■ **TASK GOAL**: In the entries below, find the line with "left back paw: (165, 198)" and the line with "left elbow: (528, 368)". Return those two lines and all lines between them, exactly.

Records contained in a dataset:

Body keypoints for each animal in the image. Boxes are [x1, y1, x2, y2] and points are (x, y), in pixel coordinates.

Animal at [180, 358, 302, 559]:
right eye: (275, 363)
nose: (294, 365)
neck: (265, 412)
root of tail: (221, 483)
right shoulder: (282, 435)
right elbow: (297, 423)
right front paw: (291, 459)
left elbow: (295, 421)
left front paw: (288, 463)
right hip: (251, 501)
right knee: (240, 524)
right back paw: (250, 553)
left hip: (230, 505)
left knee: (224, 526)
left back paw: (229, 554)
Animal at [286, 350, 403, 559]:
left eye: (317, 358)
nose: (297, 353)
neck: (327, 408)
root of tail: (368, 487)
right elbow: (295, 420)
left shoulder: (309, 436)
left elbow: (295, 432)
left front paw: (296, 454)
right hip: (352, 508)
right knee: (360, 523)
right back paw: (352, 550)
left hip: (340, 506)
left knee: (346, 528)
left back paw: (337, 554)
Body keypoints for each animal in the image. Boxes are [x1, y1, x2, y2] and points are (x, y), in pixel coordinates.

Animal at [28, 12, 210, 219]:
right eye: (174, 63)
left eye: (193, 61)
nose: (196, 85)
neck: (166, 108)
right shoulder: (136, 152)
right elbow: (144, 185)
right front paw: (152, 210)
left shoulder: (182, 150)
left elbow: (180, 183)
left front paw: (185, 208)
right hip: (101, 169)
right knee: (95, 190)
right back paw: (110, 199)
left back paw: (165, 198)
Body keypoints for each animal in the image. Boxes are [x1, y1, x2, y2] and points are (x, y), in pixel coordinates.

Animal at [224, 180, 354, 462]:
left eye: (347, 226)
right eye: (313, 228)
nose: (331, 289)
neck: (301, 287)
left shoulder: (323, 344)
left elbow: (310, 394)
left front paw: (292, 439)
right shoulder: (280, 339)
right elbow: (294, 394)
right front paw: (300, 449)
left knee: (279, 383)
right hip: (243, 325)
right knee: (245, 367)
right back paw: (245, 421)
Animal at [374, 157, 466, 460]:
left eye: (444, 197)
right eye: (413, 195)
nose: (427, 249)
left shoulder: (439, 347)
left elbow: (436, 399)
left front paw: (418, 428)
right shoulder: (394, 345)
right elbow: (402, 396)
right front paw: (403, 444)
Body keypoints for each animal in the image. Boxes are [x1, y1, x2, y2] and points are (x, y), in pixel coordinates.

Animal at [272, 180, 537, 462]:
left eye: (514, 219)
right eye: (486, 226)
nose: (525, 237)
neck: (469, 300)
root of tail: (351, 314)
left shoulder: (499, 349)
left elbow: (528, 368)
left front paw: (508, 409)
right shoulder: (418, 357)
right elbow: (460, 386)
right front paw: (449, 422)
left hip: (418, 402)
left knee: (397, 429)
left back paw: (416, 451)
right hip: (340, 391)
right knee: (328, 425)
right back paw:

■ **SOLUTION**:
left back paw: (165, 198)
Body keypoints for each animal in the image. Boxes are [x1, y1, x2, y2] and points are (x, y), in pixel coordinates.

Animal at [224, 180, 354, 462]:
left eye: (347, 226)
right eye: (313, 228)
nose: (331, 289)
neck: (301, 287)
left shoulder: (323, 344)
left elbow: (310, 394)
left front paw: (292, 439)
right shoulder: (280, 339)
right elbow: (294, 394)
right front paw: (300, 449)
left knee: (279, 383)
right hip: (243, 325)
right knee: (245, 367)
right back paw: (245, 421)
Animal at [374, 157, 466, 460]:
left eye: (444, 197)
right eye: (413, 195)
nose: (427, 249)
left shoulder: (439, 347)
left elbow: (436, 399)
left front paw: (418, 428)
right shoulder: (394, 345)
right elbow: (402, 396)
right front paw: (403, 444)
Body keypoints for each animal in the image. Boxes are [x1, y1, x2, y2] and points are (x, y), in pixel coordinates.

Animal at [272, 180, 537, 462]:
left eye: (514, 219)
right eye: (486, 226)
nose: (525, 237)
neck: (469, 300)
root of tail: (351, 314)
left shoulder: (499, 349)
left elbow: (528, 368)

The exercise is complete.